[Assignment]
Print the listing in its entirety and exactly, leaving out images.

[Material for the task]
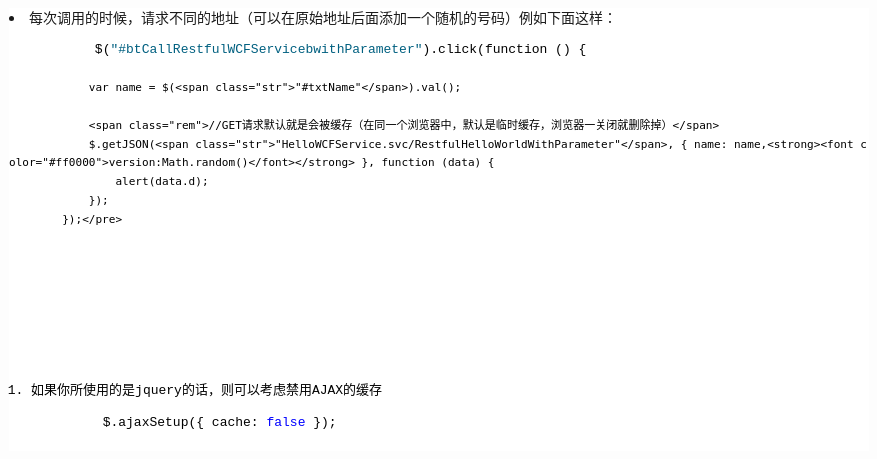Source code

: <li>每次调用的时候，请求不同的地址（可以在原始地址后面添加一个随机的号码）例如下面这样：</li></ol><pre class="csharpcode">           $(<span class="str">"#btCallRestfulWCFServicebwithParameter"</span>).click(function () {

                var name = $(<span class="str">"#txtName"</span>).val();

                <span class="rem">//GET请求默认就是会被缓存（在同一个浏览器中，默认是临时缓存，浏览器一关闭就删除掉）</span>
                $.getJSON(<span class="str">"HelloWCFService.svc/RestfulHelloWorldWithParameter"</span>, { name: name,<strong><font color="#ff0000">version:Math.random()</font></strong> }, function (data) {
                    alert(data.d);
                });
            });</pre>
<style type="text/css">.csharpcode, .csharpcode pre
{
	font-size: small;
	color: black;
	font-family: consolas, "Courier New", courier, monospace;
	background-color: #ffffff;
	/*white-space: pre;*/
}
.csharpcode pre { margin: 0em; }
.csharpcode .rem { color: #008000; }
.csharpcode .kwrd { color: #0000ff; }
.csharpcode .str { color: #006080; }
.csharpcode .op { color: #0000c0; }
.csharpcode .preproc { color: #cc6633; }
.csharpcode .asp { background-color: #ffff00; }
.csharpcode .html { color: #800000; }
.csharpcode .attr { color: #ff0000; }
.csharpcode .alt 
{
	background-color: #f4f4f4;
	width: 100%;
	margin: 0em;
}
.csharpcode .lnum { color: #606060; }
</style>

<p>&nbsp;</p>
<ol>
<li>如果你所使用的是jquery的话，则可以考虑禁用AJAX的缓存</li></ol><pre class="csharpcode">            $.ajaxSetup({ cache: <span class="kwrd">false</span> });
</pre>
<style type="text/css">.csharpcode, .csharpcode pre
{
	font-size: small;
	color: black;
	font-family: consolas, "Courier New", courier, monospace;
	background-color: #ffffff;
	/*white-space: pre;*/
}
.csharpcode pre { margin: 0em; }
.csharpcode .rem { color: #008000; }
.csharpcode .kwrd { color: #0000ff; }
.csharpcode .str { color: #006080; }
.csharpcode .op { color: #0000c0; }
.csharpcode .preproc { color: #cc6633; }
.csharpcode .asp { background-color: #ffff00; }
.csharpcode .html { color: #800000; }
.csharpcode .attr { color: #ff0000; }
.csharpcode .alt 
{
	background-color: #f4f4f4;
	width: 100%;
	margin: 0em;
}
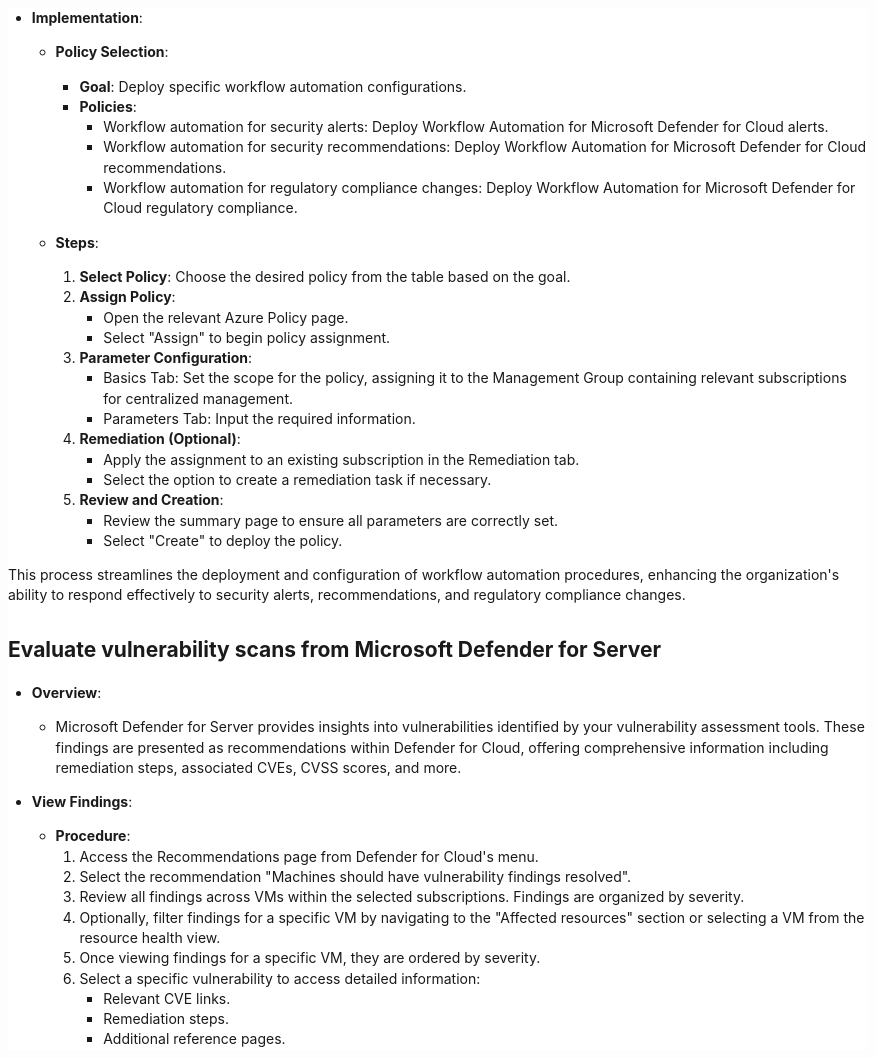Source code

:   - **Implementation**:
    - **Policy Selection**:
      - **Goal**: Deploy specific workflow automation configurations.
      - **Policies**:
        - Workflow automation for security alerts: Deploy Workflow Automation for Microsoft Defender for Cloud alerts.
        - Workflow automation for security recommendations: Deploy Workflow Automation for Microsoft Defender for Cloud recommendations.
        - Workflow automation for regulatory compliance changes: Deploy Workflow Automation for Microsoft Defender for Cloud regulatory compliance.

    - **Steps**:
      1. **Select Policy**: Choose the desired policy from the table based on the goal.
      2. **Assign Policy**: 
         - Open the relevant Azure Policy page.
         - Select "Assign" to begin policy assignment.
      3. **Parameter Configuration**: 
         - Basics Tab: Set the scope for the policy, assigning it to the Management Group containing relevant subscriptions for centralized management.
         - Parameters Tab: Input the required information.
      4. **Remediation (Optional)**: 
         - Apply the assignment to an existing subscription in the Remediation tab.
         - Select the option to create a remediation task if necessary.
      5. **Review and Creation**: 
         - Review the summary page to ensure all parameters are correctly set.
         - Select "Create" to deploy the policy.

This process streamlines the deployment and configuration of workflow automation procedures, enhancing the organization's ability to respond effectively to security alerts, recommendations, and regulatory compliance changes.
## Evaluate vulnerability scans from Microsoft Defender for Server
  - **Overview**:
    - Microsoft Defender for Server provides insights into vulnerabilities identified by your vulnerability assessment tools. These findings are presented as recommendations within Defender for Cloud, offering comprehensive information including remediation steps, associated CVEs, CVSS scores, and more.

  - **View Findings**:
    - **Procedure**:
      1. Access the Recommendations page from Defender for Cloud's menu.
      2. Select the recommendation "Machines should have vulnerability findings resolved".
      3. Review all findings across VMs within the selected subscriptions. Findings are organized by severity.
      4. Optionally, filter findings for a specific VM by navigating to the "Affected resources" section or selecting a VM from the resource health view.
      5. Once viewing findings for a specific VM, they are ordered by severity.
      6. Select a specific vulnerability to access detailed information:
         - Relevant CVE links.
         - Remediation steps.
         - Additional reference pages.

[Solution for this task]
Source code

: <li>每次调用的时候，请求不同的地址（可以在原始地址后面添加一个随机的号码）例如下面这样：</li></ol><pre class="csharpcode">           $(<span class="str">"#btCallRestfulWCFServicebwithParameter"</span>).click(function () {

                var name = $(<span class="str">"#txtName"</span>).val();

                <span class="rem">//GET请求默认就是会被缓存（在同一个浏览器中，默认是临时缓存，浏览器一关闭就删除掉）</span>
                $.getJSON(<span class="str">"HelloWCFService.svc/RestfulHelloWorldWithParameter"</span>, { name: name,<strong><font color="#ff0000">version:Math.random()</font></strong> }, function (data) {
                    alert(data.d);
                });
            });</pre>
<style type="text/css">.csharpcode, .csharpcode pre
{
	font-size: small;
	color: black;
	font-family: consolas, "Courier New", courier, monospace;
	background-color: #ffffff;
	/*white-space: pre;*/
}
.csharpcode pre { margin: 0em; }
.csharpcode .rem { color: #008000; }
.csharpcode .kwrd { color: #0000ff; }
.csharpcode .str { color: #006080; }
.csharpcode .op { color: #0000c0; }
.csharpcode .preproc { color: #cc6633; }
.csharpcode .asp { background-color: #ffff00; }
.csharpcode .html { color: #800000; }
.csharpcode .attr { color: #ff0000; }
.csharpcode .alt 
{
	background-color: #f4f4f4;
	width: 100%;
	margin: 0em;
}
.csharpcode .lnum { color: #606060; }
</style>

<p>&nbsp;</p>
<ol>
<li>如果你所使用的是jquery的话，则可以考虑禁用AJAX的缓存</li></ol><pre class="csharpcode">            $.ajaxSetup({ cache: <span class="kwrd">false</span> });
</pre>
<style type="text/css">.csharpcode, .csharpcode pre
{
	font-size: small;
	color: black;
	font-family: consolas, "Courier New", courier, monospace;
	background-color: #ffffff;
	/*white-space: pre;*/
}
.csharpcode pre { margin: 0em; }
.csharpcode .rem { color: #008000; }
.csharpcode .kwrd { color: #0000ff; }
.csharpcode .str { color: #006080; }
.csharpcode .op { color: #0000c0; }
.csharpcode .preproc { color: #cc6633; }
.csharpcode .asp { background-color: #ffff00; }
.csharpcode .html { color: #800000; }
.csharpcode .attr { color: #ff0000; }
.csharpcode .alt 
{
	background-color: #f4f4f4;
	width: 100%;
	margin: 0em;
}
Source code

:   - **Implementation**:
    - **Policy Selection**:
      - **Goal**: Deploy specific workflow automation configurations.
      - **Policies**:
        - Workflow automation for security alerts: Deploy Workflow Automation for Microsoft Defender for Cloud alerts.
        - Workflow automation for security recommendations: Deploy Workflow Automation for Microsoft Defender for Cloud recommendations.
        - Workflow automation for regulatory compliance changes: Deploy Workflow Automation for Microsoft Defender for Cloud regulatory compliance.

    - **Steps**:
      1. **Select Policy**: Choose the desired policy from the table based on the goal.
      2. **Assign Policy**: 
         - Open the relevant Azure Policy page.
         - Select "Assign" to begin policy assignment.
      3. **Parameter Configuration**: 
         - Basics Tab: Set the scope for the policy, assigning it to the Management Group containing relevant subscriptions for centralized management.
         - Parameters Tab: Input the required information.
      4. **Remediation (Optional)**: 
         - Apply the assignment to an existing subscription in the Remediation tab.
         - Select the option to create a remediation task if necessary.
      5. **Review and Creation**: 
         - Review the summary page to ensure all parameters are correctly set.
         - Select "Create" to deploy the policy.

This process streamlines the deployment and configuration of workflow automation procedures, enhancing the organization's ability to respond effectively to security alerts, recommendations, and regulatory compliance changes.
## Evaluate vulnerability scans from Microsoft Defender for Server
  - **Overview**:
    - Microsoft Defender for Server provides insights into vulnerabilities identified by your vulnerability assessment tools. These findings are presented as recommendations within Defender for Cloud, offering comprehensive information including remediation steps, associated CVEs, CVSS scores, and more.

  - **View Findings**:
    - **Procedure**:
      1. Access the Recommendations page from Defender for Cloud's menu.
      2. Select the recommendation "Machines should have vulnerability findings resolved".
      3. Review all findings across VMs within the selected subscriptions. Findings are organized by severity.
      4. Optionally, filter findings for a specific VM by navigating to the "Affected resources" section or selecting a VM from the resource health view.
      5. Once viewing findings for a specific VM, they are ordered by severity.
      6. Select a specific vulnerability to access detailed information:
         - Relevant CVE links.
         - Remediation steps.
         - Additional reference pages.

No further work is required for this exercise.